### Set problem:
Which lines of the listing below contain the word "with"? Copy each of them.

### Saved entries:
——————
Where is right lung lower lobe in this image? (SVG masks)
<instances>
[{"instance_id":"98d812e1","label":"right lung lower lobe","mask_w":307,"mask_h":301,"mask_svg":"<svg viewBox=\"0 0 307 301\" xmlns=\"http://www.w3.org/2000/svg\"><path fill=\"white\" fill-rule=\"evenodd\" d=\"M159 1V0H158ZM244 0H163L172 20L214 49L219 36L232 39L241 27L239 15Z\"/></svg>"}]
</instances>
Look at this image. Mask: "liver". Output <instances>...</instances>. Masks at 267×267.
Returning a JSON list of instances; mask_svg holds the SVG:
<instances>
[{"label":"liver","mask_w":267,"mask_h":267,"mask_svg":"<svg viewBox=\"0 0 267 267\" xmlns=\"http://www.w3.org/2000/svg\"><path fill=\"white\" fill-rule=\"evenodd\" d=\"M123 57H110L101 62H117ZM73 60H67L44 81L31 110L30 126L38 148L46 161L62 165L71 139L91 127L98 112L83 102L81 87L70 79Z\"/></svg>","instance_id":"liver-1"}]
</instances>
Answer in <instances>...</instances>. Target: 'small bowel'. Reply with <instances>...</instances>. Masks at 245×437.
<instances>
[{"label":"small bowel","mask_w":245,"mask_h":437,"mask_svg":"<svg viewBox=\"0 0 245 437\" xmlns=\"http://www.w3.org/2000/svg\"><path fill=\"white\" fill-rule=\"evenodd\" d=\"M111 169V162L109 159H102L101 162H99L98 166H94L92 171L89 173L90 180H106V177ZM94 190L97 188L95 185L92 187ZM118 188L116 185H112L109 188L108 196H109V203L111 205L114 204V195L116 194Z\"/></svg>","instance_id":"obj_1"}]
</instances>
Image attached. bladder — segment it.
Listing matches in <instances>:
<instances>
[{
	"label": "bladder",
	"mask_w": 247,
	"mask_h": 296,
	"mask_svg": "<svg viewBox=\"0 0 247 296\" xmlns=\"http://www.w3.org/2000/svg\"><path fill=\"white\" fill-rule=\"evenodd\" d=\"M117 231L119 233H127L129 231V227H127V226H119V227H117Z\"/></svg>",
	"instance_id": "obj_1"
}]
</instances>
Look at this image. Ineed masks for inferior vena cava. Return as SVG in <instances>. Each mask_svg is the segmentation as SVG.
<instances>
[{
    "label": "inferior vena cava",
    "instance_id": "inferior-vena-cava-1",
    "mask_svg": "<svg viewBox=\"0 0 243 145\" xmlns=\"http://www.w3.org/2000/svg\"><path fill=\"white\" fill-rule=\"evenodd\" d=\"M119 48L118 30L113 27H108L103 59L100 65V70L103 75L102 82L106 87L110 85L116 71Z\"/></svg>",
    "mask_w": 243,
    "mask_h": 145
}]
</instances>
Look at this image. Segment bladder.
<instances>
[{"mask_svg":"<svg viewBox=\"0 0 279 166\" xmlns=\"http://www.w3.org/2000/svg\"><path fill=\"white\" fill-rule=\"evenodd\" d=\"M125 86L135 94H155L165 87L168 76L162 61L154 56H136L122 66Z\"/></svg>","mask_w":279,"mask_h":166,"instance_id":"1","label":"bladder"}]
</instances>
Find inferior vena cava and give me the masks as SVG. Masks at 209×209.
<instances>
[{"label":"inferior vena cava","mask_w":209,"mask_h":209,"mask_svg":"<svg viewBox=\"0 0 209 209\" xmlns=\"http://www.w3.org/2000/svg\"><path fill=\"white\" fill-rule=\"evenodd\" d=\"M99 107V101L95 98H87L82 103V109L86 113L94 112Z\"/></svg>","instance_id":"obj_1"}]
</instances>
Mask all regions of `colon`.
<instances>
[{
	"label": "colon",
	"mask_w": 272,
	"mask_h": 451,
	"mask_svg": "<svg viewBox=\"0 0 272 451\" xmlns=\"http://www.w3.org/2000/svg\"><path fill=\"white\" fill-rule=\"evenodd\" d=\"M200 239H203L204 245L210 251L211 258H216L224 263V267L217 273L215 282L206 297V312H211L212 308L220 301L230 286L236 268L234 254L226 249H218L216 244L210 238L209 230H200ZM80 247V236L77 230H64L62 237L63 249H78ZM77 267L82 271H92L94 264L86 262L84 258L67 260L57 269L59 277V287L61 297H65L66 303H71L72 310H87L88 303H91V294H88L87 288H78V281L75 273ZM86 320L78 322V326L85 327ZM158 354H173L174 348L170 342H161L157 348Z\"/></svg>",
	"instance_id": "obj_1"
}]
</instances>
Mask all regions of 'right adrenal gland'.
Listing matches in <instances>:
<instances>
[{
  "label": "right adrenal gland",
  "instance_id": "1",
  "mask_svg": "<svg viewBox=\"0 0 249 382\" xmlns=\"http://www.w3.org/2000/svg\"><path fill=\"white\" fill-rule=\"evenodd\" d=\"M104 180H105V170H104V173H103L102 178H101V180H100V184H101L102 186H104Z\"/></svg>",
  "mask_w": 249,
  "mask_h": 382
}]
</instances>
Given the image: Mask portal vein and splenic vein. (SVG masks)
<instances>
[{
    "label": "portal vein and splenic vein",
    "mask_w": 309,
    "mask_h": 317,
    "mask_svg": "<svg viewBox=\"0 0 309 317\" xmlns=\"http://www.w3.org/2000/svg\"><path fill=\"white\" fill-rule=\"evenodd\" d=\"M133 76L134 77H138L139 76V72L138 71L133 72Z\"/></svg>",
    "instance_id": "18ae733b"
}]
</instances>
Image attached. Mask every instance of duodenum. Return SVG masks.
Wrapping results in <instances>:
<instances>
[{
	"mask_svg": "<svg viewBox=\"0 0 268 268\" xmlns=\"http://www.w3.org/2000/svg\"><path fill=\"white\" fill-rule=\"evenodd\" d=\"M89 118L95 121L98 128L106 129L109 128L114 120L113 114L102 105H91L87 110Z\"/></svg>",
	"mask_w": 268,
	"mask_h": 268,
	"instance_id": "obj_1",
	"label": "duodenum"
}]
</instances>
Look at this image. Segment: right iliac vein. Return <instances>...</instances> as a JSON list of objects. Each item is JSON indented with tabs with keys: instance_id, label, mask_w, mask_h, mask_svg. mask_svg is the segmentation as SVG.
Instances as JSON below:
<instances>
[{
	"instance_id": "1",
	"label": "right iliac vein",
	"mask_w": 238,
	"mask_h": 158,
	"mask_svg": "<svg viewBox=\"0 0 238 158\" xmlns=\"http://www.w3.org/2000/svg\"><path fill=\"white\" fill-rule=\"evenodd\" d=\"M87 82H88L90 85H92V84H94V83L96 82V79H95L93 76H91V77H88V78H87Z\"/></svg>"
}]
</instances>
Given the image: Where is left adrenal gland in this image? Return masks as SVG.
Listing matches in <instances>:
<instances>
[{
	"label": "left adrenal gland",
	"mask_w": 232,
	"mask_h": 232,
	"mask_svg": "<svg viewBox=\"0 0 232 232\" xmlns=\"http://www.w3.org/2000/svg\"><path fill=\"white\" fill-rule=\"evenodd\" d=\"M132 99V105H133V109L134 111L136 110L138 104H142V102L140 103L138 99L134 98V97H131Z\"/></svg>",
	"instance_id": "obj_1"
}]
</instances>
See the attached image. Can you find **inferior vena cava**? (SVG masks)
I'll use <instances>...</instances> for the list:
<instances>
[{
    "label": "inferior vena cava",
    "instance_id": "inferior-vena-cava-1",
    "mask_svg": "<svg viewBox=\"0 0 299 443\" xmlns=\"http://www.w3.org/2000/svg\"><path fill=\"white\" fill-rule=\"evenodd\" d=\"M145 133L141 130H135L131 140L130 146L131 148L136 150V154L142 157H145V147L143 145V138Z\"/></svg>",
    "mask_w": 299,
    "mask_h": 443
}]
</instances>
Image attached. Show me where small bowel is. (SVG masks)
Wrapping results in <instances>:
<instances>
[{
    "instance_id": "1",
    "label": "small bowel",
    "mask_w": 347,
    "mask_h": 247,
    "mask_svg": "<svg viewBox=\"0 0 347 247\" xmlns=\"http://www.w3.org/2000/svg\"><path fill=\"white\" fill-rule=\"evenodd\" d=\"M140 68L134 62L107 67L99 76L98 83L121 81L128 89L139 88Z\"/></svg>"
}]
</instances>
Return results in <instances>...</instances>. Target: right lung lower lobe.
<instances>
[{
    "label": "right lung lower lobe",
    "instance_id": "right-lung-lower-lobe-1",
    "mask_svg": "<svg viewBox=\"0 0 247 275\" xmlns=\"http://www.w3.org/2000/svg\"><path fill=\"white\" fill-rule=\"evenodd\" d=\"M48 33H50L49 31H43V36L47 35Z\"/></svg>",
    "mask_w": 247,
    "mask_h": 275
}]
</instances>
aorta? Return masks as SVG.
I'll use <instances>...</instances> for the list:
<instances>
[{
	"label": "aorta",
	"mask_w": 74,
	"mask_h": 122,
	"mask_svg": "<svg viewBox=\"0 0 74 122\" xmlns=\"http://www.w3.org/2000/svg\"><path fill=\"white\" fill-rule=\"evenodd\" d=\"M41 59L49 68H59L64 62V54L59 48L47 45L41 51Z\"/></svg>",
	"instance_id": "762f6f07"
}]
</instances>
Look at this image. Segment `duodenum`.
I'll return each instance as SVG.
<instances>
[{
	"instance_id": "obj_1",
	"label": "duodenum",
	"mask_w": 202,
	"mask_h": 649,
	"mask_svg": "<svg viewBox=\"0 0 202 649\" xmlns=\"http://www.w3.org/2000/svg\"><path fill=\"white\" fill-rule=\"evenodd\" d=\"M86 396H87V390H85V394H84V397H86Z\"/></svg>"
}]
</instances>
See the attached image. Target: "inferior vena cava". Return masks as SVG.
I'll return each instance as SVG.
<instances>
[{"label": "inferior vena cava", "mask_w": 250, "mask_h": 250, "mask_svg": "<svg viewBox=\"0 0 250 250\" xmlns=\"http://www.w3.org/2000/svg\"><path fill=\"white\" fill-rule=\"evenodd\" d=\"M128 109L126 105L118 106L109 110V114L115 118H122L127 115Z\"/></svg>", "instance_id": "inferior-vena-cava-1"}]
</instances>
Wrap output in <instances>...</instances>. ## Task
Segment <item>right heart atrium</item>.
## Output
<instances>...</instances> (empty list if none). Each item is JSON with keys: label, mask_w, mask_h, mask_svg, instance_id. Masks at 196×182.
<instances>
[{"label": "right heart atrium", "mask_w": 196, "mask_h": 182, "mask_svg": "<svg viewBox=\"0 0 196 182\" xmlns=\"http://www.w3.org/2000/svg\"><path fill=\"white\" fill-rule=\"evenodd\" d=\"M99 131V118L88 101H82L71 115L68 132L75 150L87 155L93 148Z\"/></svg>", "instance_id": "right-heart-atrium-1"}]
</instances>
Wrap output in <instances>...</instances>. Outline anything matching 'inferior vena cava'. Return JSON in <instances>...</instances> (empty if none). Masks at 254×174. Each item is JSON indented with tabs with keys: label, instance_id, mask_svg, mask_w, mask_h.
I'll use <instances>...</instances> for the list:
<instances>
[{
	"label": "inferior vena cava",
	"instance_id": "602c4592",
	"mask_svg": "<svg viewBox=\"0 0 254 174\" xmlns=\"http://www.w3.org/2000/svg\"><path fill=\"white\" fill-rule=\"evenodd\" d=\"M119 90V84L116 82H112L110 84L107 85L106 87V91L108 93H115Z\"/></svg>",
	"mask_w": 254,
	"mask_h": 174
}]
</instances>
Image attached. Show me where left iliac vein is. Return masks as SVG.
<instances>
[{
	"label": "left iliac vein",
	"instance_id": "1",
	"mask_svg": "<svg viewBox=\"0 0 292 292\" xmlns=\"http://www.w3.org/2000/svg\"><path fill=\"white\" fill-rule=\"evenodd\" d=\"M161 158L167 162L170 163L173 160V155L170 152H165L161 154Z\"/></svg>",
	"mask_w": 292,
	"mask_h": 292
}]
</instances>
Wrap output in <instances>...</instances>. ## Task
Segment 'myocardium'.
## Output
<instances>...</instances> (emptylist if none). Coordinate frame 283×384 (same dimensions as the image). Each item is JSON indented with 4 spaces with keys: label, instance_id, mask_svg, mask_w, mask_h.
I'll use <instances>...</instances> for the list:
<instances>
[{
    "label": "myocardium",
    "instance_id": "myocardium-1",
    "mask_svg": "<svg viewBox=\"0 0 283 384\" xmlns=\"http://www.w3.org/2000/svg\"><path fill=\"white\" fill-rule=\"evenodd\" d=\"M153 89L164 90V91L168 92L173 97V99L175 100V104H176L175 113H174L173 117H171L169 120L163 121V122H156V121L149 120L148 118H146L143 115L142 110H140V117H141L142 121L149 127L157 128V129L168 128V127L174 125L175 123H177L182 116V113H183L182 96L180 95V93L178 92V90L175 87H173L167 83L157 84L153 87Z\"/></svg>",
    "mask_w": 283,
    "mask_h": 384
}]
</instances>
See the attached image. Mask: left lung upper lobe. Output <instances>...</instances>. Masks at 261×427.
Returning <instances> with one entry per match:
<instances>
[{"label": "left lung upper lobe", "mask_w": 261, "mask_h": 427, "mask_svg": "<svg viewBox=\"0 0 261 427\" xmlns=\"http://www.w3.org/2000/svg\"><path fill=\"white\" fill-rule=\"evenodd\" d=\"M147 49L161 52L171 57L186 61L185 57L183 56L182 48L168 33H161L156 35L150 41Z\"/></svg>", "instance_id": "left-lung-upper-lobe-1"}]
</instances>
——————
### Result:
Answer in <instances>...</instances>. Target: 'small bowel'. Reply with <instances>...</instances>. Masks at 245×437.
Look at this image. Segment: right iliac vein. Return <instances>...</instances> as a JSON list of objects. Each item is JSON indented with tabs with keys: instance_id, label, mask_w, mask_h, mask_svg. mask_svg is the segmentation as SVG.
<instances>...</instances> (empty list if none). Each item is JSON with keys: label, mask_w, mask_h, mask_svg, instance_id. Masks at 196×182.
Wrap output in <instances>...</instances>. Outline anything matching 'inferior vena cava'. Return JSON in <instances>...</instances> (empty if none). Masks at 254×174. Each item is JSON indented with tabs with keys: label, instance_id, mask_svg, mask_w, mask_h.
<instances>...</instances> (emptylist if none). Coordinate frame 283×384 (same dimensions as the image). Each item is JSON indented with 4 spaces with keys: label, instance_id, mask_svg, mask_w, mask_h.
Returning <instances> with one entry per match:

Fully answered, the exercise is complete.